"A really good picture looks as if it’s happened at once. It’s an immediate image." (Helen Frankenthaler in Helen Frankenthaler, exh. cat., Ameringer Yohe Fine Art, 2007, p. 3)
Painted one year after a major exhibition of her work at the Guggenheim Museum in New York, The Strand, with its deep and earthy palette of maroon, red, white and green, is an illustrious example of the evolution of Frankenthaler’s work and particularly exemplary of the line-bedecked swaths of large regions of color that define her mature work of the 1980s. Placed prominently in the center of the composition is a creamy white strand that effortlessly floats apart and comes back together, evoking the title of the work. Within this form is a thin line that twists and loops as if engaged in a dance with itself, generating a spontaneity that allows the mark to seem as if it simply appeared on the canvas. Behind this buildup of white rests a stately deep maroon ground, a stark contrast between light and dark that can be found throughout Frankenthaler’s work of this decade.
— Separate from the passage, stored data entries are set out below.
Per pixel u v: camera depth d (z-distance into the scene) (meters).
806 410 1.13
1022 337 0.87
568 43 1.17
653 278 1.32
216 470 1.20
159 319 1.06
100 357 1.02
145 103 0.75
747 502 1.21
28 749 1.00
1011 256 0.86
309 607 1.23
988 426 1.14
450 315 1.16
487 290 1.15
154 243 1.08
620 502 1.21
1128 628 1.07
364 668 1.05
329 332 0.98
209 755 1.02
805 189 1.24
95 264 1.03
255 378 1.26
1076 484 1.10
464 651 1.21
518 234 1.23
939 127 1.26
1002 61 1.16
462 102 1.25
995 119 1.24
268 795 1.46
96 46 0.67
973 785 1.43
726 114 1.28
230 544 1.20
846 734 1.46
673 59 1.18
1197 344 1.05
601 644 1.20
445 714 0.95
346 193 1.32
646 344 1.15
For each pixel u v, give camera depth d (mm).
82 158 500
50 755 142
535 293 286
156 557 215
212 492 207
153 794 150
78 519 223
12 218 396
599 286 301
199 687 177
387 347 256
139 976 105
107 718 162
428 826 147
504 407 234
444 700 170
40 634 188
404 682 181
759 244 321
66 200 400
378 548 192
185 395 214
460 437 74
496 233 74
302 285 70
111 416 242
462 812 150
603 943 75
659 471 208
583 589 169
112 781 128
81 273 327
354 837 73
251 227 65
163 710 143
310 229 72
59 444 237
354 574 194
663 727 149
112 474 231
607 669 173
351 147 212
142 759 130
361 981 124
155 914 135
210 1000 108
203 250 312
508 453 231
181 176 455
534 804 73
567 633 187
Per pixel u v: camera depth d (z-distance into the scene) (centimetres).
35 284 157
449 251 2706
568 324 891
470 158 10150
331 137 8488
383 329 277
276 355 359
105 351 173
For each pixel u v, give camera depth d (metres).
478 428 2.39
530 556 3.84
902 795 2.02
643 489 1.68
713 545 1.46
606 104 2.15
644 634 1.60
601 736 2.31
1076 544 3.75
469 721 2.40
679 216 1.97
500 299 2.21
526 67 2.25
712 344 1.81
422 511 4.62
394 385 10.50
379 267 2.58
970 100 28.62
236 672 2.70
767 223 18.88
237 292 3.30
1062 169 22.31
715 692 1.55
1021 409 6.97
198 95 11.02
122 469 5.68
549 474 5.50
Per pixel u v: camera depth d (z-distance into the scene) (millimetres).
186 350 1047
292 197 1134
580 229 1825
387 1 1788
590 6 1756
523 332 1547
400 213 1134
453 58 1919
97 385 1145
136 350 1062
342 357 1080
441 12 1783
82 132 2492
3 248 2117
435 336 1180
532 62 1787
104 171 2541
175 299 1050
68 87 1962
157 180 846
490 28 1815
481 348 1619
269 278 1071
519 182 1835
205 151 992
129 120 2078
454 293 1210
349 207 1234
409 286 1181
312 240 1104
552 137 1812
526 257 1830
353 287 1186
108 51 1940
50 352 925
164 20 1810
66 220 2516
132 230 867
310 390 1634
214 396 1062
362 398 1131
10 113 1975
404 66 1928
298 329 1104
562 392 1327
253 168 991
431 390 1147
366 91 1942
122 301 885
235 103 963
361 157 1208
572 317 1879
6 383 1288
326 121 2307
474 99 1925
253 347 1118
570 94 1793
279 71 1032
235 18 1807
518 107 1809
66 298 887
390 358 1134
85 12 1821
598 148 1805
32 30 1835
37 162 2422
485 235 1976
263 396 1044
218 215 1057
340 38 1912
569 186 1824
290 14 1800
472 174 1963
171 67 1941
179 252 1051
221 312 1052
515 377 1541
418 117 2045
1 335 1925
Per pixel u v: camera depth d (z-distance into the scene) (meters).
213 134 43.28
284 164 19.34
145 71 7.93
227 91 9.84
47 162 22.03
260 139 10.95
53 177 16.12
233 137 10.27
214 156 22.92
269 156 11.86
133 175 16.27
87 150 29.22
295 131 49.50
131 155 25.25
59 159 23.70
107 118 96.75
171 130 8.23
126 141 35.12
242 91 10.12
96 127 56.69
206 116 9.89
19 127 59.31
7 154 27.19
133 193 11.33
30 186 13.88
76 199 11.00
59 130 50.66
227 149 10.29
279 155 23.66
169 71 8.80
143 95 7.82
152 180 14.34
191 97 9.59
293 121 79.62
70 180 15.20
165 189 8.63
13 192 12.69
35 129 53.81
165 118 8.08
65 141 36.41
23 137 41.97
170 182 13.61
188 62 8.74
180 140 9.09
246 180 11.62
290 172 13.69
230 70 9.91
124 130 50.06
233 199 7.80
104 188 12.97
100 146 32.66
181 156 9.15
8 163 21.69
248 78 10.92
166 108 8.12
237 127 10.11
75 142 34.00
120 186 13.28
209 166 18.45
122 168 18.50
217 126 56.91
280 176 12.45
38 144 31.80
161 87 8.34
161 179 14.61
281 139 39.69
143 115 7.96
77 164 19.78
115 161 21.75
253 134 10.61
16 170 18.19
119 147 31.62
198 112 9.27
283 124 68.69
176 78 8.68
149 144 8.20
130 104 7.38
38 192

This juxtaposition allows the white strand to pop against the dark background, creating a dynamic and natural emergence of form onto the canvas.
While the central portion of the painting is reminiscent of the energetic gestures that have come to define Frankenthaler’s earlier style, there is a sense of calm to the work that is contrasted with this movement, formed by the large, open expanses on the canvas. These broad areas of stained color with their subtly rendered lines produce a slower movement of the eye across the surface, and exemplify a maturity from the excitement over the immediacy of experience to a calmer reception of images. The bold washes of color which Helen Frankenthaler orchestrates across the surface of this canvas embody her lifelong determination to pursue her own artistic path within the male dominated realm of Abstract Expressionism and the “stain” technique which has characterized her legacy. While her unique gestural forms are directly influenced by Jackson Pollock’s drips, unlike the forceful brushwork of her male counterparts, Frankenthaler’s motifs are much more fluid and harmonious, lending her work a rich and poetic quality. Combined, these elements illustrate her evolution as an artist and the ease with which she reuses different stylistic tendencies while remaining a uniquely innovative artist.